A qualidade da formação de professores no Brasil, segundo o Enade
Faz algum tempo que tenho me debruçado na questão da formação de professores do ensino básico no Brasil. Aos desavisados, todos os professores de ensino básico precisam ter (ou deveriam ter) curso superior para entrarem em sala de aula. Existem três trilhas possíveis de cursos/carreiras nesse sentido.
• A 1.ª trilha é o curso de graduação de Licenciatura em Pedagogia, para os que pretendem ser professores da educação Infantil e do 1.º ao 4.º ano do ensino fundamental (antiga CA à 4.ª série para os mais maduros).
• A 2.ª trilha são os cursos de Licenciatura em Letras, Matemática, Química, Física, Artes etc. para aqueles que pretendem ser professores dessas disciplinas do 5.º ao 9.º ano do ensino fundamental (antiga 5.ª à 8.ª série) e, também do 1.º ao 3.º ano do ensino médio (antigo 2.º grau ou colegial).

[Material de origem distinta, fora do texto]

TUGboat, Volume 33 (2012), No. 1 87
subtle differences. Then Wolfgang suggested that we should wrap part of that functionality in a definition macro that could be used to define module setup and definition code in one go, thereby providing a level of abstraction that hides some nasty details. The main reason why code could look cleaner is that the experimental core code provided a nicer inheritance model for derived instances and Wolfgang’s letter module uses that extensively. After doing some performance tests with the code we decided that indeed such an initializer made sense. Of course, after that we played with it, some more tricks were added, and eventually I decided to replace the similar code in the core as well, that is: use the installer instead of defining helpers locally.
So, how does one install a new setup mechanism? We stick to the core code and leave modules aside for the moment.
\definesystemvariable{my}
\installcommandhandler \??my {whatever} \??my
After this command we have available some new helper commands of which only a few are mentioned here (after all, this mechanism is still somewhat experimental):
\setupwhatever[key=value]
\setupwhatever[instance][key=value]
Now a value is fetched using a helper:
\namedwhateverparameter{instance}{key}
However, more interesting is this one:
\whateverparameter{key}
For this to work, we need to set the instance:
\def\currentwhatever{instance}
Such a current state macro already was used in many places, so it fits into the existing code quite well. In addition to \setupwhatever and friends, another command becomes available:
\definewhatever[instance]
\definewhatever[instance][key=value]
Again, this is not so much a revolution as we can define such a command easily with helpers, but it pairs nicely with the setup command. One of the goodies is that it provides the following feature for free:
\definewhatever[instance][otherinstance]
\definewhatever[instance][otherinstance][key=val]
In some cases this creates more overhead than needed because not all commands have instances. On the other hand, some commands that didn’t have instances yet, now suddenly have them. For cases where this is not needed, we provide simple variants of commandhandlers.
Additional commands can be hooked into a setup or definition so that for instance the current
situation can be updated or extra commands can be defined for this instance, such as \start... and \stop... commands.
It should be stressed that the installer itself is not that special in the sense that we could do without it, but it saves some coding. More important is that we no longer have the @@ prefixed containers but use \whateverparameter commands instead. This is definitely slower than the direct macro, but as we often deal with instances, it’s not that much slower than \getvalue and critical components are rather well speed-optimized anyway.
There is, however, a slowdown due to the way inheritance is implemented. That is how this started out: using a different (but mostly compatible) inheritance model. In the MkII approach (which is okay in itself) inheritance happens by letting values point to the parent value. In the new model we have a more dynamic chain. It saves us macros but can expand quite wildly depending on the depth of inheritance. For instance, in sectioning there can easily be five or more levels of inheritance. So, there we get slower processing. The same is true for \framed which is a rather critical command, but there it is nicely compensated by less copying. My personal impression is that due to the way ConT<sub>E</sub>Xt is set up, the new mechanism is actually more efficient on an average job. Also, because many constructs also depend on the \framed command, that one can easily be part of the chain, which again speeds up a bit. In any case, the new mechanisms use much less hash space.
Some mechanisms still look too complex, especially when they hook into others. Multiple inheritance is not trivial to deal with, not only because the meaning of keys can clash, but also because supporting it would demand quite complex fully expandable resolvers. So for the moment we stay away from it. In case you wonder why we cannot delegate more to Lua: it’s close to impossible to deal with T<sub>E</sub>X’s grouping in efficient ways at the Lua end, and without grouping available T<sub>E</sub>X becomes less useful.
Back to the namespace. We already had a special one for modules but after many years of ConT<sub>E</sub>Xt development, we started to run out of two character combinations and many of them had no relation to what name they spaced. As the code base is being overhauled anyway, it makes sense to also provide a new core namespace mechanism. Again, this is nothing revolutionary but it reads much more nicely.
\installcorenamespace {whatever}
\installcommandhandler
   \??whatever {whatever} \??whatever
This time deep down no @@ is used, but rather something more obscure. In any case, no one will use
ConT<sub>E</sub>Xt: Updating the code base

• A 3.ª e última trilha ou possiblidade é a de profissionais graduados em outras carreiras fora da área de educação, realizarem o curso de graduação chamado de Formação Pedagógica para graduados que tem, em média, de um a dois anos de duração. Com estes cursos um Engenheiro, por exemplo, pode fazer a complementação pedagógica e dar aulas de física, química ou matemática do 5.º ano do fundamental ao 3.º do ensino médio. A ideia desta 3.ª trilha é permitir que profissionais já formados em outras áreas fora da educação possam dar aulas nas suas áreas de expertise, aprendendo apenas a parte pedagógica que não viram nos cursos em que se formaram.
Falando agora da prova que o MEC (Ministério da Educação) obriga todos os alunos habilitados em fase de conclusão do curso de ensino superior a realizarem, o famoso Enade (Exame Nacional do Desempenho dos Estudantes). O exame acontece a cada três anos para um mesmo grupo de cursos definido pelo MEC.
Idealmente o Enade deveria ser anual, aplicado em todos os cursos, mas por questões logísticas e de custo acaba sendo de forma trienal. Assim, os alunos de cursos da área de educação fazem a prova a cada três anos. Os últimos resultados decorrem das provas realizadas em 2008, 2011, 2014 e 2017.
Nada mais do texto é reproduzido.